Q: In researching titanium coated implants, I discovered at least one instructions for use (IFU) warned that “excessive insertion forces may cause damage to the implant,” which seems to shift liability away from industry and the FDA to the surgeon. What are your thoughts on this?

 

DB: I hadn't seen that in the IFU before and it worries me. When I look at that statement it makes me wonder what specifically constitutes excessive insertional force and how am I as a surgeon supposed to know how much that is. When there is a choice of implants, why would I want to use one prone to mechanical failure and has warnings? I would be putting myself and my patients at risk.

 

DD: Similar to “off label use” this IFU shifts liability to the surgeon using the product. To my knowledge, "excessive insertion forces" is not even defined in the warning. "Excessive force" failure may be within the range of force required for routine intra-operative implantation. There have already been anecdotal cases of de-lamination during routine implantation.

 

I am aware of a preliminary study that simulated interbody implantation stresses on titanium coated PEEK cages using a foam block model. Results demonstrated not only de-lamination of plasma sprayed titanium from the PEEK but also shear failure within the titanium layer itself. Surgeons using these implants need to be aware of the possible complications related to surface debris particles.

 

Q: How are acid-etched titanium surfaces different than coated surfaces?

 

KH: Acid etched titanium surfaces are much different because they use a subtractive technology, which leaves powerful molecular bonds that will not leave debris behind at insertion. This is very different than an additive surface. Coatings can come off and leave large debris or microscopic debris, and subsequent failures.

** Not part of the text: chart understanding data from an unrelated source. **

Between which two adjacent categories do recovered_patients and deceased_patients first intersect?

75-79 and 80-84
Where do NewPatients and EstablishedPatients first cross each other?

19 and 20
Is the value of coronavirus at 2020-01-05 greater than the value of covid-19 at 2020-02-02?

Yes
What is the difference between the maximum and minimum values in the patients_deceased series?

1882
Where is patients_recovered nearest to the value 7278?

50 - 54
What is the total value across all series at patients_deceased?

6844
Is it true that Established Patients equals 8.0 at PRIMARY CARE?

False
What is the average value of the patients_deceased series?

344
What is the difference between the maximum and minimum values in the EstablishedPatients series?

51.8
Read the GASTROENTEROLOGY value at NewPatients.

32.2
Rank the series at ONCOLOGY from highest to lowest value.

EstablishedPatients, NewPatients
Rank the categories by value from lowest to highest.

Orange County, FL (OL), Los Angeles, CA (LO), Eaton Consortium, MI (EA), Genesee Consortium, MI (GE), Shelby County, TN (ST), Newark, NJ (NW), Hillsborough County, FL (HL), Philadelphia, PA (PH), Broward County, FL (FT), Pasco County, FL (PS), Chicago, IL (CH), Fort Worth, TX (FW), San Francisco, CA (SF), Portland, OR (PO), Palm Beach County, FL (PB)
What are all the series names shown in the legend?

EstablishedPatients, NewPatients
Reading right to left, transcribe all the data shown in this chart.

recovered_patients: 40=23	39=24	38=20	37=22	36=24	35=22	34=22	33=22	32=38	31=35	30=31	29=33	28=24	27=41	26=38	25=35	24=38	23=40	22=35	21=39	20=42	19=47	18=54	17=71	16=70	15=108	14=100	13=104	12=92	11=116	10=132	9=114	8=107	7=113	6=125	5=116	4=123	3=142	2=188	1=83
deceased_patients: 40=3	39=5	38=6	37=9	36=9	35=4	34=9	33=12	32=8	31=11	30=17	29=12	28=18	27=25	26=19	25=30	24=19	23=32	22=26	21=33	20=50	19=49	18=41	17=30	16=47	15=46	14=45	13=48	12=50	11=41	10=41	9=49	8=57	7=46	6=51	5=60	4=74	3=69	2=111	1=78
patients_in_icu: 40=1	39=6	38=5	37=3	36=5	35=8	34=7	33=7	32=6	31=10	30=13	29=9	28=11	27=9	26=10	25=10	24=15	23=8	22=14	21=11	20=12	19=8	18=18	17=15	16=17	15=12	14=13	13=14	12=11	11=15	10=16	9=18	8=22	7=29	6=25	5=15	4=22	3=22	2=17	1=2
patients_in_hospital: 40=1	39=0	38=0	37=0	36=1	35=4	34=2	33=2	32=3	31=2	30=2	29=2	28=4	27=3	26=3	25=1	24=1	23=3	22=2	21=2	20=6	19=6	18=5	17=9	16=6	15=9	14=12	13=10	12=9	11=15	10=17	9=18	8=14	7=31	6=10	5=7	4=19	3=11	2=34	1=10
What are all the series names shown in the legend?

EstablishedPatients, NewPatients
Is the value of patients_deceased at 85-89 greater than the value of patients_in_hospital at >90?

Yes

This does not happen with implants that have utilized subtractive technology, because the titanium is still bonded to the adjacent titanium molecules by powerful bonds.

 

RR: The acid-etched surfacing is a reduction technology. You're starting with a solid block of titanium and you are removing part of that titanium to create the macro, micro, and nano-scaled textures. The coated implant would be PEEK that is either sprayed or amalgamated with a titanium coating, so you have less accuracy as far as replicating the environment osteoblasts like and you have the uncertainty between the titanium coating and whatever material you are coating.

 

The coating is subject to de-laminating, fracturing or creating debris during insertion that might be counterproductive to bony fusion. If the interface breaks and coating comes off, that could induce an osteolytic reaction that lessens the chance of arthrodesis.

 

Q: How do you see surface technology continuing to evolve in the future?

 

AB: I see further studies being done to see what can be done on this microscopic and nanoscopic level to further induce bone formation and fusion. In addition, there will likely be a focus in the biologic industry on developing complementary technologies to assist the fusion process. Many current biologics induce initial osteolysis or cause inflammation, both of which are counterproductive to the process that occurs when an appropriate handshake happens at the microscopic level between titanium and bone.

 

RR: I think surface technology is going to be used more. It's apparent with everyone who is trying to coat their pre-existing implants with some kind of titanium surface that the device is trying to promote fusion and would benefit from nanotechnology that provides this microscopic architecture for bone growth. I foresee this might be utilized in surfacing titanium screws as well as cages and implants in the interbody space. It's possible they’ll surface other devices used in fusion such as interspinous devices and anterior plates. It’s something that derives a very friendly environment that all implants could benefit from if the goal is fusion.